Radio 123 part of a new wave of South African bands defying all traditional rules and breaking genre boundaries.

Joburg duo Radio 123 (members Nyameko Nkondlwane and Simangaliso Mfula) just released a new EP titled Manga Manga. And oh boy, it's a treat.


The music Radio 123 make isn't easy to categorize—but who cares about labels anyway? The duo call their genre Mandela Pop, because, according to them, it's a sound that reflects the rainbow spectrum that South Africa has become.

On Manga Manga, they blend pop, jazz, funk, rock and even hip-hop. The opening song "Manga Manga," sees Mfula lay vocals over Nkondlwane's trumpet and 808 snares, before live robust drumming takes over changing the song's tempo.

"Manga Manga" is definitive Radio 123, in that you never know what to expect from the duo. Their music is a tapestry of various sounds both modern and nostalgic, and they have a way of blending all these influences into one solid sound that neither sounds forced nor scattered.

§ EXTRACTED DATA:
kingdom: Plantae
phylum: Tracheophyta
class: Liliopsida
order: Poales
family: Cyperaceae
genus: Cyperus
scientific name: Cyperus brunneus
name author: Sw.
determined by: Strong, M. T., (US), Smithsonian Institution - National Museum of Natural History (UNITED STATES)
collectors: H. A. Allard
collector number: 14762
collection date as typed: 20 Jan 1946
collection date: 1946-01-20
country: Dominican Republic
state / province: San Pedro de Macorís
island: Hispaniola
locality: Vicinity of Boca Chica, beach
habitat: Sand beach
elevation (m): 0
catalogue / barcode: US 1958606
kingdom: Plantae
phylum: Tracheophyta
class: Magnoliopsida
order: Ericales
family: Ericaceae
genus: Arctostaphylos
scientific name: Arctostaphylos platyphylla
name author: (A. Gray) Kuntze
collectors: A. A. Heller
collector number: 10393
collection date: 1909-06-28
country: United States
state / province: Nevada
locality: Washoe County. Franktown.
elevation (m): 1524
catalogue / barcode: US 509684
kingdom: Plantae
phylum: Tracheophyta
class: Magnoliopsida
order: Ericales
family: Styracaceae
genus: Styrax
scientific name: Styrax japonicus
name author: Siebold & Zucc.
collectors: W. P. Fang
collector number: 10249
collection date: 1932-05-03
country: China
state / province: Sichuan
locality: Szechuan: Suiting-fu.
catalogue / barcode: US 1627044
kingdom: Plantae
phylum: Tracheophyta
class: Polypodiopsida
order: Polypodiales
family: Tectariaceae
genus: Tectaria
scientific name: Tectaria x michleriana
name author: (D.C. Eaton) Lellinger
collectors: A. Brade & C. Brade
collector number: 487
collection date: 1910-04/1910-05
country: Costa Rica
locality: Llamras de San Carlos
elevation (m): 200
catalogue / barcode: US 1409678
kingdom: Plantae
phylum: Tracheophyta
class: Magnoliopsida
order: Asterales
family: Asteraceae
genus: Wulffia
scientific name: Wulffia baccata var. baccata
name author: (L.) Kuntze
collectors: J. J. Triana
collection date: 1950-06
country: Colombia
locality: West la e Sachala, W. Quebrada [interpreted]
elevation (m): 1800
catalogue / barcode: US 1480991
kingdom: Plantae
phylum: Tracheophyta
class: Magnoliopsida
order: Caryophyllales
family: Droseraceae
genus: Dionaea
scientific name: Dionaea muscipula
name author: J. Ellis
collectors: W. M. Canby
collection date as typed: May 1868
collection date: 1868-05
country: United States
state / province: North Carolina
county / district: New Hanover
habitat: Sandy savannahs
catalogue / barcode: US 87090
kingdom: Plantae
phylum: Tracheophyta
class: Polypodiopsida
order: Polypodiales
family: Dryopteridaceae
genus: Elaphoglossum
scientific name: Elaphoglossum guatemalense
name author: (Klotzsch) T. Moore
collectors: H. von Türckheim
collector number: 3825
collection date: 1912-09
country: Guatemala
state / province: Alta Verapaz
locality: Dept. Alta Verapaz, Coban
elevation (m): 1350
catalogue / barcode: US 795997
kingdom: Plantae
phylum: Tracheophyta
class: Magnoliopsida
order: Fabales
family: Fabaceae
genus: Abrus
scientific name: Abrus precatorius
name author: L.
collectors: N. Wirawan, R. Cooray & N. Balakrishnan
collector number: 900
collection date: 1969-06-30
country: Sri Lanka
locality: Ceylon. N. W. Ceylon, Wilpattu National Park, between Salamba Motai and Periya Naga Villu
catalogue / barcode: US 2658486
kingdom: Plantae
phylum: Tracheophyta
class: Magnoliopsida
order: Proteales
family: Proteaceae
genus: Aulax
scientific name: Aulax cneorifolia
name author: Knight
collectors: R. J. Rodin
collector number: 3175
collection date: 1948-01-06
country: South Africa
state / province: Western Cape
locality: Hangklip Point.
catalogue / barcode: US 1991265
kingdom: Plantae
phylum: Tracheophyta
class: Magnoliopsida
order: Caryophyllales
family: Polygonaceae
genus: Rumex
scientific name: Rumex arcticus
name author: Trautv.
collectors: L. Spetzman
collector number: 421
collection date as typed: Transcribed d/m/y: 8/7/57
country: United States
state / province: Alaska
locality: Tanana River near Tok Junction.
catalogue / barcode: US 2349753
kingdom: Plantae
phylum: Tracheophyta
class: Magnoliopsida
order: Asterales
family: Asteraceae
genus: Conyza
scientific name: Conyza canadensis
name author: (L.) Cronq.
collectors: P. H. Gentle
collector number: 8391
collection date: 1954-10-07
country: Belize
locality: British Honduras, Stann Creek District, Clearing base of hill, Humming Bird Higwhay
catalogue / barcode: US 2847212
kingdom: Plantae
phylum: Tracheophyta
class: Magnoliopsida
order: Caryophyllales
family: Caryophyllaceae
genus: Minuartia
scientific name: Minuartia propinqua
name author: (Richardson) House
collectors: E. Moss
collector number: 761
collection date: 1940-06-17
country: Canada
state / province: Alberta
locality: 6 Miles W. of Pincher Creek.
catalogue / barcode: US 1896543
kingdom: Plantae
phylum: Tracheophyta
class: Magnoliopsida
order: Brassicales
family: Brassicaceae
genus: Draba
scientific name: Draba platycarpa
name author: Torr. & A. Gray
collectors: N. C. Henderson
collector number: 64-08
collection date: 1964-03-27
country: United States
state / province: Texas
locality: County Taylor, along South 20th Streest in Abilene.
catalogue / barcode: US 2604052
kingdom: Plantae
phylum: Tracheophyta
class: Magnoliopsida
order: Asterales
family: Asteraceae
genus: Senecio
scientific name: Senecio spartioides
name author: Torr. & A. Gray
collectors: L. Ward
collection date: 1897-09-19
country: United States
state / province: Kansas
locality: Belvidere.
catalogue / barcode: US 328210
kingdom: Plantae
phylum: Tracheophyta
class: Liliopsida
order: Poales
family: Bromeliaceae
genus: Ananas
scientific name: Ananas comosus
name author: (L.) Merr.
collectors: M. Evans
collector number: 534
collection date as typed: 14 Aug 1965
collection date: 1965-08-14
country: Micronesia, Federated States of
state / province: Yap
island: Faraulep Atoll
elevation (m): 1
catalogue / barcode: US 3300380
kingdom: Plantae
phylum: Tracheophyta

§ SET TASKS:
1: Reproduce the listing verbatim from its first line through the line containing "habitat: Sand beach", both included.
2: Carry on the article about Radio 123's EP Manga Manga, beginning after its final sentence.

§ ANSWERS FOR THE TASKS:
1:
kingdom: Plantae
phylum: Tracheophyta
class: Liliopsida
order: Poales
family: Cyperaceae
genus: Cyperus
scientific name: Cyperus brunneus
name author: Sw.
determined by: Strong, M. T., (US), Smithsonian Institution - National Museum of Natural History (UNITED STATES)
collectors: H. A. Allard
collector number: 14762
collection date as typed: 20 Jan 1946
collection date: 1946-01-20
country: Dominican Republic
state / province: San Pedro de Macorís
island: Hispaniola
locality: Vicinity of Boca Chica, beach
habitat: Sand beach

2:
For instance, the EP's lead single, "Thando," is equally indebted to Outkast as it is to funk and drum & bass. It's colorful—the perfect soundtrack to the summer.

Lyrically, Manga Manga is easy on the ear, and gets humorous at times. The aptly titled "Thando" talks about how everyone needs love, and shows gratitude to our loved ones.

If you are educated enough to understand IsiZulu and kasi slang, you'll sure get a full experience of what Radio 123 are about—celebrating who they are without defining it or caring if you understand it. What's entertaining is they sound like they are having fun, and that will be propagated to the listener.

Radio 123 is part of the new wave of South African bands who are defying all traditional rules and aren't bounded by genre.

Listen to Manga Manga below, and download it here.

Follow Radio 123 on Facebook and Twitter.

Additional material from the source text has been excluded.